George Town features numerous outstanding  and illustrious traditional Kongsi. The Chinese clans have played an important role in the history of the city. There was a time when then tended to operate as secret societies, underworld fraternities, and there were several episodes of clan warfare. The British, very wisely, outlawed secret societies in the mid XIXth century and helped the clans become open, cooperative societies that made a positive contribution to the social good. In this, the clans operated as social welfare agencies, loci for trades, places of education, employment agencies, immigration offices and often as adjuncts to the judiciary and law enforcement. Clans acted to keep their members within the law and to settle disputes. On the whole, their contribution to George Town society was and continues to be extremely productive. 

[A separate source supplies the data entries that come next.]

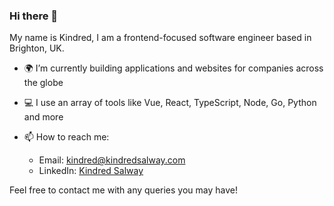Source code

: ### Hi there 👋

My name is Kindred, I am a frontend-focused software engineer based in Brighton, UK.

- 🌍 I’m currently building applications and websites for companies across the globe
- 💻  I use an array of tools like Vue, React, TypeScript, Node, Go, Python and more

- 📫 How to reach me:
  - Email: [kindred@kindredsalway.com](mailto:kindred@kindredsalway.com)
  - LinkedIn: [Kindred Salway](https://www.linkedin.com/in/kindred-salway-8a05b6240/)

Feel free to contact me with any queries you may have!
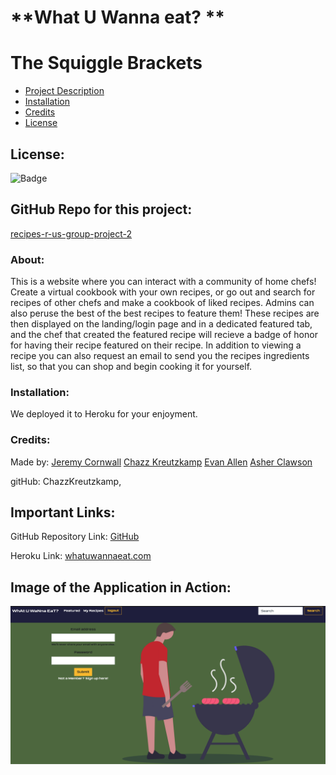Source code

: # **What U Wanna eat? **
  # The Squiggle Brackets

  * [Project Description](#about)
  * [Installation](#installation)
  * [Credits](#credits)
  * [License](#license)
  
  ## License: 
  ![Badge](https://img.shields.io/badge/License-Bat_Signal-red)
  
  ## GitHub Repo for this project:
  [recipes-r-us-group-project-2](https://github.com/ChazzKreutzkamp/recipes-r-us-group-project-2)

  ### About:
  This is a website where you can interact with a community of home chefs! Create a virtual cookbook with your own recipes, or go out and search for recipes of other chefs and make a cookbook of liked recipes. Admins can also peruse the best of the best recipes to feature them! These recipes are then displayed on the landing/login page and in a dedicated featured tab, and the chef that created the featured recipe will recieve a badge of honor for having their recipe featured on their recipe. In addition to viewing a recipe you can also request an email to send you the recipes ingredients list, so that you can shop and begin cooking it for yourself.


  ### Installation:
  We deployed it to Heroku for your enjoyment.

  ### Credits:
  Made by: 
  [Jeremy Cornwall](cornwall.jeremy@gmail.com)
  [Chazz Kreutzkamp](chazz.kreutzkamp@gmial.com)
  [Evan Allen](evanrallen94@gmail.com)
  [Asher Clawson](aacpogona@me.com)

  gitHub: ChazzKreutzkamp,

  

   

## Important Links:

GitHub Repository Link: [GitHub](https://github.com/ChazzKreutzkamp/recipes-r-us-group-project-2)

Heroku Link: [whatuwannaeat.com](https://secret-fortress-68356.herokuapp.com/)


## Image of the Application in Action:

![al text](https://github.com/ChazzKreutzkamp/recipes-r-us-group-project-2/blob/main/readme-assets/landingpage.jpeg)
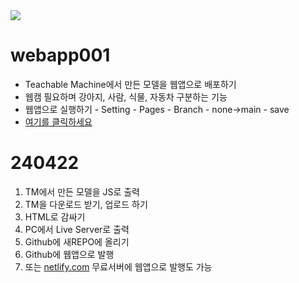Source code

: <img src="https://img.shields.io/badge/Python-3776AB?style=for-the-badge&logo=Python&logoColor=white">


# webapp001
- Teachable Machine에서 만든 모델을 웹앱으로 배포하기
- 웹캠 필요하며 강아지, 사람, 식물, 자동차 구분하는 기능
- 웹앱으로 실행하기 - Setting - Pages - Branch - none->main - save
- [여기를 클릭하세요](https://jysung1122.github.io/webappTM/)


# 240422
1. TM에서 만든 모델을 JS로 출력
2. TM을 다운로드 받기, 업로드 하기
3. HTML로 감싸기
4. PC에서 Live Server로 출력
5. Github에 새REPO에 올리기
6. Github에 웹앱으로 발행
7. 또는 [netlify.com](https://www.netlify.com/) 무료서버에 웹앱으로 발행도 가능

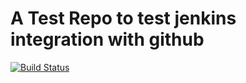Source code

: # A Test Repo to test jenkins integration with github

[![Build Status](https://104.236.108.161/job/goprac/statusbadges-build/icon)](https://104.236.108.161/job/goprac/statusbadges-build/icon)

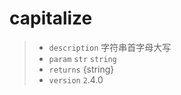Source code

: # capitalize

> - `description` 字符串首字母大写
> - `param` `str` `string`
> - `returns` {string}
> - `version` `2`.4.0
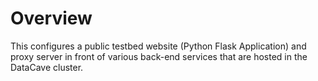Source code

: Overview
========

This configures a public testbed website (Python Flask Application) and proxy server in front of various back-end services that are hosted in the DataCave cluster.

In organizational terms, a Kongsi is like a cooperative or a corporation. The extended family is ruled by the elder males - the bearers of the surname (a clan is patrilineal)- and they hold property in common. They invest in worthy projects and they distribute dividends to clan members. At times of economic downturn or fraying political life members can fall back upon the clan for common support. It is, in effect, what we might call a “distributist” system that combines the best features of a de-centralised capitalism with non-state collectivism, based at every point upon blood ties and the enduring reality of family. It is an impressive and time-honoured model of social organization and remains one of the foundations of traditional Chinese life.

The pictures on this page illustrate aspects of some of the major Kongsi found in George Town.

THE CLAN ELDERS





A clan is patrilineal and its organisation patriarchal. Clans are organised under surnames. In the photograph above we see the current elders of the Khoo Kongsi in George Town (with the gentlemen dressed in traditional Changshan rather than Western business suites.) 




ANCESTRAL ALTAR


In each Kongsi there is an ancestral altar. The names of ancestors are recorded on bamboo slips which are displayed on the altar. Worshippers pray to and revere the ancestors with the main devotional device being the lighting and offering of joss (incense). 







In this picture, ancestors are recorded on tokens arranged in large conical pillars. 




THE CLAN GODS


As well as the altar to the ancestors there is usually a main altar devoted to the preferred deity or deities of the clan. The deities are usually from so-called 'Chinese folk religion' (Confucianism), from Taoism or from Boodhism. Worship is syncretic.


THE ZUPU


The Zupu - the genealogical book. Each clan keeps detailed geneological records in a tome called a Zupu. Tracing and recording the lineage of the clan is an important duty of the Kongsi. 

DISPLAYS OF ANCESTORS








Within each Kongsi there is usually a visual or a written display of deceased members of the clan. In some cases there are very extensive displays where visitoprs can come and search for photographs of their direct ancestors. 


The ancestral hall of the Kongsi will often include memorabilia where the clan boasts of the achievements of its members. Higher education and positions of political power are especially noted. 

VIEWS OF KONGSI




The Kongsi clan houses of George Town are beautiful examples of traditional Chinese architecture. Many of them are masterpieces of Chinese aesthetics. 







As well as places of worship, the Kongsi are also places of recreation, with kitchens and meeting halls (and in the past - up until the Second World War - opium dens.) 



THE CLAN JETTIES


In George Town several clans have settled along the waterfront, constructing their own jetties. There now remains numerous 'clan jetties' where members of the clan live in housing constructed on the jetties themselves. Much of their income now comes from tourism, but in the past it came from sea-trade and fishing.